## start PASSAGE GIVEN
There is no "objective reality" experience. There is an objective reality, but there is no way for a human being, who is greatly influenced by his/her own subjective experience, to have any kind of substantive link to objective reality. I mean if you are somehow able to cut off all of you're emotions, ideas, notions, dreams, etc and look at reality as it is, then that would be objective reality. However, I believe we are wired to experience the world according to our own thought processes, beliefs, and emotions. All of which greatly distort what is simply there and makes it into something else. There is inert matter that gets twisted into a storyline that conveys meaning to a world that would otherwise be dead without this process.

The only lasting paradise will come through an engineering of the inner space, that then makes the outer space seem beautiful. Will this be real? It depends on what you consider to be real. Reality is free of emotions, values, or anything else. Reality is a puppet without the puppet-master. It just lays there dead. We need someone's subjective reality manipulating the strings for it to be anything else.


----------



## Monkeydust (Jan 12, 2005)

> There is an objective reality, but there is no way for a human being, who is greatly influenced by his/her own subjective experience, to have any kind of substantive link to objective reality.


I don't really see how this argument follows either. You're essentially saying:

Human beings are greatly influenced by their own subjective experiences > No human being can have any kind of substantive link with objective reality.

I don't dispute the first premise. But the conclusion simply doesn't follow from it.

There's probably a myriad of reasons why, but from an amateur like myself only two readily come to mind:

1. Our subjective emotions, dreams, hopes, ontological preferences and so on only apply to aspects of reality to which meaning can actually be attached. For instance, here, after the London bombings in July, people had vastly different ideas about what the event _meant_, but all were agreed that the event actually *did* happen. Our emotions and personalities clearly do not impinge on our perception of aspects of reality that are "value neutral".

2. There is a great capacity for inter-subjective agreement. Your argument doesn't seem to represent the way things are actually done in real life. In many cases you'll find that people, when they discuss how they perceived something, actually come to the same or similar conclusions. This seems to make your whole claim that we have "no substantive connection to reality" since our emotions and personalities are so different seem like a pile of dog turd.

...I really don't like relatavism ad absurdum.


----------



## Scattered (Mar 8, 2005)

> I don't really see how this argument follows either. You're essentially saying:
> 
> Human beings are greatly influenced by their own subjective experiences > No human being can have any kind of substantive link with objective reality.
> 
> ...


That's because I'm implying that that there are no events to which meaning is not attached. There are no events in which we simply say "oh that happened" without adding in our own interpretation. In fact studies on memory have shown that a person recalling an objective event, such as a crash, often recall an event that is significantly different from what objectively occured. This is an aspect of memory itself, it isn't even necessarily psychological in origin, although a persons individual psychology will most likely influence the changes in an event that did not occur, but were recalled. In this way, a normal everyday fender-bender between two cars will turn into a significant accident with broken glass, crushed frames, etc.
## end PASSAGE GIVEN
## start GIVEN DATA
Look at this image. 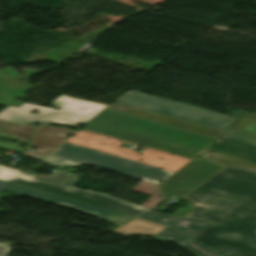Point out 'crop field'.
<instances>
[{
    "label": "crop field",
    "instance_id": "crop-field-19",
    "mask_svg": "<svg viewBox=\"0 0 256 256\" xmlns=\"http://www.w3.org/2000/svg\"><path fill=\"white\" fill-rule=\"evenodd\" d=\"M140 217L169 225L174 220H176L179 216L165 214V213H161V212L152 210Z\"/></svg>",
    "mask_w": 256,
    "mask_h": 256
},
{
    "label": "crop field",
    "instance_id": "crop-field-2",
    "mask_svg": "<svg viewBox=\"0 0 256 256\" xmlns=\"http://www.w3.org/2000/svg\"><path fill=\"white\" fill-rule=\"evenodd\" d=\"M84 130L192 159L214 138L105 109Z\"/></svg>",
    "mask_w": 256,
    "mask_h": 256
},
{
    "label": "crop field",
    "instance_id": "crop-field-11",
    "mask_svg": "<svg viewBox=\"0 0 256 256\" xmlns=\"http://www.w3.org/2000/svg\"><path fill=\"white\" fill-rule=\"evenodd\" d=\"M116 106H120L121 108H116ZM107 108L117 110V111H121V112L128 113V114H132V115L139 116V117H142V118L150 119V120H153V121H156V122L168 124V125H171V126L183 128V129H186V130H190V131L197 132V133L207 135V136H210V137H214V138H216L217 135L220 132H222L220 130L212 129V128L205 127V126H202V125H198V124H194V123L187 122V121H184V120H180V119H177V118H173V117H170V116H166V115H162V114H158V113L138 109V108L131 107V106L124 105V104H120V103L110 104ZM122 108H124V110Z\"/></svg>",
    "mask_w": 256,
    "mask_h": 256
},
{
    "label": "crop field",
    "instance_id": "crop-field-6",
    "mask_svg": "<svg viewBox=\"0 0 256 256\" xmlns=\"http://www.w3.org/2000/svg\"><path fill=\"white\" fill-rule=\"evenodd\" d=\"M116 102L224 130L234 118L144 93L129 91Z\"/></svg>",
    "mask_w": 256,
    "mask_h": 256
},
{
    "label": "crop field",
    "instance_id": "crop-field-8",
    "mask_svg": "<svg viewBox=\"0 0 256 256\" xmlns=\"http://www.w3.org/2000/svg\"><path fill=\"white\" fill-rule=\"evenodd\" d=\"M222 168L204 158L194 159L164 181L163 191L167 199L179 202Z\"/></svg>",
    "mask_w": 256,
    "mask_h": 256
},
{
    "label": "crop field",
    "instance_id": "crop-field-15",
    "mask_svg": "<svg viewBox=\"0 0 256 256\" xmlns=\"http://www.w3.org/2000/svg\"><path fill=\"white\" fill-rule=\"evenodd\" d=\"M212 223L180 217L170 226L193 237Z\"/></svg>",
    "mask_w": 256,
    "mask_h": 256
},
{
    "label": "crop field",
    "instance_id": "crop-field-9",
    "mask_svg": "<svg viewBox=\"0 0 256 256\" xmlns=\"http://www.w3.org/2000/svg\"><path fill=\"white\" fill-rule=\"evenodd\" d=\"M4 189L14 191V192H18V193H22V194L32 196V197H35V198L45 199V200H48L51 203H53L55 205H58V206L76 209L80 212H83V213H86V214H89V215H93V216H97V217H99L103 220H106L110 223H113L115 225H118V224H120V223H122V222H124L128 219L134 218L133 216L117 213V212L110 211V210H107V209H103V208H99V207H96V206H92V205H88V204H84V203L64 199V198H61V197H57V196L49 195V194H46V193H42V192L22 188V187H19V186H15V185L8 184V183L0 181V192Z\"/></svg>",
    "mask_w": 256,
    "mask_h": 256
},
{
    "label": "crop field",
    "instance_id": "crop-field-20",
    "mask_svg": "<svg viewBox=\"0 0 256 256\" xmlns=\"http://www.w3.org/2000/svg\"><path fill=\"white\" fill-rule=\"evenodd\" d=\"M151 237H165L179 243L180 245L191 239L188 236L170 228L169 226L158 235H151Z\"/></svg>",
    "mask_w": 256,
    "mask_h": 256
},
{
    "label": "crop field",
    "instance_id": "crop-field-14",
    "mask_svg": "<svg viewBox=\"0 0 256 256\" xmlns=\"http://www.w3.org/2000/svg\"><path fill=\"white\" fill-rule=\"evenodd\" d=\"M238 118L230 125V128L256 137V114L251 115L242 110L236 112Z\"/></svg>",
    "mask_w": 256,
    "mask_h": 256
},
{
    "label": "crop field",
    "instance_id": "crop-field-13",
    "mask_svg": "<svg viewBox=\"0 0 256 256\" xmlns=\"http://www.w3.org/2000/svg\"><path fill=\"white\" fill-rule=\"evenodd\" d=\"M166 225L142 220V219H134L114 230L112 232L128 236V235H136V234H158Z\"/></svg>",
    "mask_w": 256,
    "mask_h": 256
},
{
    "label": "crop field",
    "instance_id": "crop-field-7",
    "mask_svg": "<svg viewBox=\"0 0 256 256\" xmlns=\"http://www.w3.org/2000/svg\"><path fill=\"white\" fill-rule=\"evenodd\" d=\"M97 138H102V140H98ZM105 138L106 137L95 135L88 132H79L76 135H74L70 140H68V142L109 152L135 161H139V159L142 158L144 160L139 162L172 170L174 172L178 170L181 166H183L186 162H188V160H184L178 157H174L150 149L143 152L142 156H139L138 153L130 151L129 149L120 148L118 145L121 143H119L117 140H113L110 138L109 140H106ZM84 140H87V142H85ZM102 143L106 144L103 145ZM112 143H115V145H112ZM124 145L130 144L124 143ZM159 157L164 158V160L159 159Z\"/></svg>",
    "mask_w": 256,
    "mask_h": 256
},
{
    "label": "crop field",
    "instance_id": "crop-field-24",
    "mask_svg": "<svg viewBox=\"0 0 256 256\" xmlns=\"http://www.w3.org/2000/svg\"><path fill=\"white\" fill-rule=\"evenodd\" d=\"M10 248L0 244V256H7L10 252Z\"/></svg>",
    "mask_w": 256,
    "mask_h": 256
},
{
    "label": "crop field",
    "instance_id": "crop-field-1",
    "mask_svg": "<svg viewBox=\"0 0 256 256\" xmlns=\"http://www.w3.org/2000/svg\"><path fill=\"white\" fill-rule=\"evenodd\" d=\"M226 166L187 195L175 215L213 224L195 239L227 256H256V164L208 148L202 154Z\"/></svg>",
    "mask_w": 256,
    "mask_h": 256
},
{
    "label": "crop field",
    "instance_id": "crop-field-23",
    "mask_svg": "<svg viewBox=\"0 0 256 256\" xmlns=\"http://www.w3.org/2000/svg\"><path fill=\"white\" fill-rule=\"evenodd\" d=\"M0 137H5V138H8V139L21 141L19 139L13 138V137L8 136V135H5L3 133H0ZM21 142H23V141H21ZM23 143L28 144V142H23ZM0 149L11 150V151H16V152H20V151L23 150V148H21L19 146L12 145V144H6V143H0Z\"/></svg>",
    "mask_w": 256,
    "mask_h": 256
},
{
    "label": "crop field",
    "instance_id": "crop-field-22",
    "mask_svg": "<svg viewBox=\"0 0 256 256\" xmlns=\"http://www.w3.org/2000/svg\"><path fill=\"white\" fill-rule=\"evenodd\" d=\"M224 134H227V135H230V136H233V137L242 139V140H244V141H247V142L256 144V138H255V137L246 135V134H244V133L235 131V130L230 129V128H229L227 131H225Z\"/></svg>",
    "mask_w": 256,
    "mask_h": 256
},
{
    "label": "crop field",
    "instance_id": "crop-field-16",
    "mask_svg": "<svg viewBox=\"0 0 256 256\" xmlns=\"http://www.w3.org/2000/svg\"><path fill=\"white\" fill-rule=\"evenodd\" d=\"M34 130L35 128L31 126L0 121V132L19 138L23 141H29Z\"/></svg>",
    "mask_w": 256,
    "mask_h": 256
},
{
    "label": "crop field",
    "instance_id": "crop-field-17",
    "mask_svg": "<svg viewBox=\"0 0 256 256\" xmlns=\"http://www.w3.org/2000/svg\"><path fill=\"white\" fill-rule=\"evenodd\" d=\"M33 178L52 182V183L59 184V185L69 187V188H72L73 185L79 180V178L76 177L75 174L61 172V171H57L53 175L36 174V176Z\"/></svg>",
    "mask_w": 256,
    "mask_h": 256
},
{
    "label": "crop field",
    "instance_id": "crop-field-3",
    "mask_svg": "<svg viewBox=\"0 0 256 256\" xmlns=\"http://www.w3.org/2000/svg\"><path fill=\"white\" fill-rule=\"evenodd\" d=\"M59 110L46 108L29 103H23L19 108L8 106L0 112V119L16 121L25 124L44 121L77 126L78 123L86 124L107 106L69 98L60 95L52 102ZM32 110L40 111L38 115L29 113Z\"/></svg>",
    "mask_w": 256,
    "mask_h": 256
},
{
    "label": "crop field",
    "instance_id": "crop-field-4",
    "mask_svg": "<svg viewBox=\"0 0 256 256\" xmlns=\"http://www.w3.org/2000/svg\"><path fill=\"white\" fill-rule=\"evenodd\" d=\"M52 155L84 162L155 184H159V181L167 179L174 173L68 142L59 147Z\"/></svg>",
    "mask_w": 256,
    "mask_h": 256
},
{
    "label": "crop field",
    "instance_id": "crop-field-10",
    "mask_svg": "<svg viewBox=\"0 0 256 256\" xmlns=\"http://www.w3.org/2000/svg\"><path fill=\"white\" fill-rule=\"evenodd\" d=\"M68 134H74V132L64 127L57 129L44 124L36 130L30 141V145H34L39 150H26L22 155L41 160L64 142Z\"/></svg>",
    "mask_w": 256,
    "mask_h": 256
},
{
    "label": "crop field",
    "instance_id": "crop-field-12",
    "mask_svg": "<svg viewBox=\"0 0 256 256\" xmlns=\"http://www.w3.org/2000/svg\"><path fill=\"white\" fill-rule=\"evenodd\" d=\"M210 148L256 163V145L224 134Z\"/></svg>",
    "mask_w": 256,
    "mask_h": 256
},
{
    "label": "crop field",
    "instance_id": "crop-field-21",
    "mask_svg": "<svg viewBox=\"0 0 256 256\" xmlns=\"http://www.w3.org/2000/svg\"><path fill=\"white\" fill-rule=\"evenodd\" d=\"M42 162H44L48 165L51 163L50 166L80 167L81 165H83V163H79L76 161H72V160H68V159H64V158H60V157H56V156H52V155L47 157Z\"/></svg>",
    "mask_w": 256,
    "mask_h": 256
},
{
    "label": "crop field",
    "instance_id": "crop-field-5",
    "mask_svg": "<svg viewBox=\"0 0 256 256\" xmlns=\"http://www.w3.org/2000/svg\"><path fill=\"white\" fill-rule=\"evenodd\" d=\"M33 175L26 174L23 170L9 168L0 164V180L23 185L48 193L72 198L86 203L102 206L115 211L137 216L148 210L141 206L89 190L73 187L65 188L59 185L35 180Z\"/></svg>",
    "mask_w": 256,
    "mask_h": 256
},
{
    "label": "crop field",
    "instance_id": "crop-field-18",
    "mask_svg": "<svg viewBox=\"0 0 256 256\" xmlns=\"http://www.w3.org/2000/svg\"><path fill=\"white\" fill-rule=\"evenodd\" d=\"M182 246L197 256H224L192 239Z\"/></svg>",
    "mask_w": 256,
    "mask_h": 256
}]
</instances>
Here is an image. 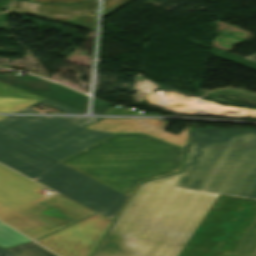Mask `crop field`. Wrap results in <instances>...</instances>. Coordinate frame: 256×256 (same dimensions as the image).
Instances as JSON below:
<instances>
## end GIVEN DATA
DESCRIPTION OF THE TASK: Reproduce the part of the forum thread on objective reality from "## Monkeydust (Jan" up to and including "follow from it.", word for word.

SOLUTION FOR THIS PROBLEM:
## Monkeydust (Jan 12, 2005)

> There is an objective reality, but there is no way for a human being, who is greatly influenced by his/her own subjective experience, to have any kind of substantive link to objective reality.


I don't really see how this argument follows either. You're essentially saying:

Human beings are greatly influenced by their own subjective experiences > No human being can have any kind of substantive link with objective reality.

I don't dispute the first premise. But the conclusion simply doesn't follow from it.